7. The Chelsea Market Site is Actually a Combination of Almost 20 Buildings

Before Nabisco, the company was the National Biscuit Company, itself a combination of twenty baking companies. In 1893, the biscuit company built a Romanesque Revival style building – the Landmarks Preservation Commission report for the Gansevoort Historic District refers to it as “stables.” By 1898, the National Biscuit Company merged with the American Biscuit and Manufacturing Company, from Chicago. They conglomerate became the largest supplier of biscuits in America. The stables expanded into quite the structure, 17 buildings in combination – most built between 1905 and 1912.

In the construction of one of the buildings in 1913, between 10th and 11th Avenue (home to Del Posto), the anchor, timbers and chain of a two-masted schooner were discovered during excavation, reports The New York Times.

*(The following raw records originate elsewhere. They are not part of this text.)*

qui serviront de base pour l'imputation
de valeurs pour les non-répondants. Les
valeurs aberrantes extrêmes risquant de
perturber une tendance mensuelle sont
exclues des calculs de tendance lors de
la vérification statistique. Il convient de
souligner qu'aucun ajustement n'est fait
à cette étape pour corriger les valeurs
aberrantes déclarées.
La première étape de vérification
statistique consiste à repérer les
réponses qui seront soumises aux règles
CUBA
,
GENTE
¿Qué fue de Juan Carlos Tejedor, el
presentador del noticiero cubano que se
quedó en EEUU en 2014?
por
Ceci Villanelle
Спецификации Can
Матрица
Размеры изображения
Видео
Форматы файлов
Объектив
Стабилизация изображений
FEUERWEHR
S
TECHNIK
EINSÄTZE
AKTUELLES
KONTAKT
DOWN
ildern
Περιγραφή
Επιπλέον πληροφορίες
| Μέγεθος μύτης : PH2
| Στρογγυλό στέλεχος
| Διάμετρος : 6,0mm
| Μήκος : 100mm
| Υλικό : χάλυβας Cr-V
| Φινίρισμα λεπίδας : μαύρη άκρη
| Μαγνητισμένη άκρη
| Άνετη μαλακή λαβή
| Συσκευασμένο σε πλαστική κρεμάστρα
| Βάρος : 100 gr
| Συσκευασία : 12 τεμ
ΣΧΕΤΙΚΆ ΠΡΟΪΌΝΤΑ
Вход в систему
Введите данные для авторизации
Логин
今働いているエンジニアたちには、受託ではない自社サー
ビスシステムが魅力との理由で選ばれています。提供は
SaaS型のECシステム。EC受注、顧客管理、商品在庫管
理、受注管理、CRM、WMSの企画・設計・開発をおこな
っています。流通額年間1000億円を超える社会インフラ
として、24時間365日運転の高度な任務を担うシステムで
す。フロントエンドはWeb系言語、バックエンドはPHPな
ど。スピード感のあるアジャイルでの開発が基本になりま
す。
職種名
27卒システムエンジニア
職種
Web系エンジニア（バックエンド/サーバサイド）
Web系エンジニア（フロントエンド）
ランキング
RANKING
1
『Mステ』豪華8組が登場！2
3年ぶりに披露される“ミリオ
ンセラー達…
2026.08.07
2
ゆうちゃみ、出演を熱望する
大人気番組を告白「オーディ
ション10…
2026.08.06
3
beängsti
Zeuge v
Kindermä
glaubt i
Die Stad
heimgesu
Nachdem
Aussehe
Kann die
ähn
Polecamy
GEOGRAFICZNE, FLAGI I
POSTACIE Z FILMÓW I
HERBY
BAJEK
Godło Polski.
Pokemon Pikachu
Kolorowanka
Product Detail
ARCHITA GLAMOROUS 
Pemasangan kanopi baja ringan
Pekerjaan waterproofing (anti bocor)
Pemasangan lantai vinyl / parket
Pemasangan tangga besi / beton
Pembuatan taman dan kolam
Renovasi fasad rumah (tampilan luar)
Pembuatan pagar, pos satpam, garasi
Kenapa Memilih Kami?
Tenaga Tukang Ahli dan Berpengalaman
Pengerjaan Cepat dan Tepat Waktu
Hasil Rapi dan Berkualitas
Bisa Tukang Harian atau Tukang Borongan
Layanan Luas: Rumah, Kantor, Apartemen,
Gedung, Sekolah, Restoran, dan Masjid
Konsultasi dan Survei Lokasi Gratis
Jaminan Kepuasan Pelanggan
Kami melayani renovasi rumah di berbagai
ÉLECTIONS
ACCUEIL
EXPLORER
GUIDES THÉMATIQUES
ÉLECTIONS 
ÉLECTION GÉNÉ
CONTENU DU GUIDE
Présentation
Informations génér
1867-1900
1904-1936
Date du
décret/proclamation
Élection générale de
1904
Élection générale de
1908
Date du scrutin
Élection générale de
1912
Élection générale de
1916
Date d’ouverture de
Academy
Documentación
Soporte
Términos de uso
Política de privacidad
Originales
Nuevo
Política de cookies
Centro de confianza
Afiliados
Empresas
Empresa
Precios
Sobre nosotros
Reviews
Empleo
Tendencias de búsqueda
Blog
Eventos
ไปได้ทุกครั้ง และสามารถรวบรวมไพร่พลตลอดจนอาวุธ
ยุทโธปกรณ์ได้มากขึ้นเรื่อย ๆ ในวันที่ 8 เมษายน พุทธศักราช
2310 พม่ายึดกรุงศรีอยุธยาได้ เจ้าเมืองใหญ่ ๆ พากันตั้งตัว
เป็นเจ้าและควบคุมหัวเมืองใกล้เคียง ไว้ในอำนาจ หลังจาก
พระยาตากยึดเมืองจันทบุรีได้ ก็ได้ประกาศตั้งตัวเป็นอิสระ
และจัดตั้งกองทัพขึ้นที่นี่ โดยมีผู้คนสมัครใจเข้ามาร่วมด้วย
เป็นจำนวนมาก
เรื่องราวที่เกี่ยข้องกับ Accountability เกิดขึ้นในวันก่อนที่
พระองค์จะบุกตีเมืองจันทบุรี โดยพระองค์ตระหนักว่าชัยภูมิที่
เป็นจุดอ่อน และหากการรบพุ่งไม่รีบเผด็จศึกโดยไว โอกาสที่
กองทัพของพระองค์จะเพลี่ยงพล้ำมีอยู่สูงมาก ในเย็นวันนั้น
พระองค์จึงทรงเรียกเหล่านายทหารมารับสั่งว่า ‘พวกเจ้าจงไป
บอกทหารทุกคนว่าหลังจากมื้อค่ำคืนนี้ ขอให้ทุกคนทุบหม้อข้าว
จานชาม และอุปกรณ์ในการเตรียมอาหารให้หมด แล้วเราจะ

After the Nabisco factory jumped ship and headed for suburbia in the 1950s, the not-yet-Chelsea Market lay empty until 1997. During this time, the market became notoriously dangerous. It is said that it was a hotspot for prostitution and there were three murders in its basement.

The buildings were purchased by Irwin Cohen in 1997, and since then it has become a glittering shopping center in the midst of a neighborhood that has seen a 38% decrease in crime since the onset of the 21st century.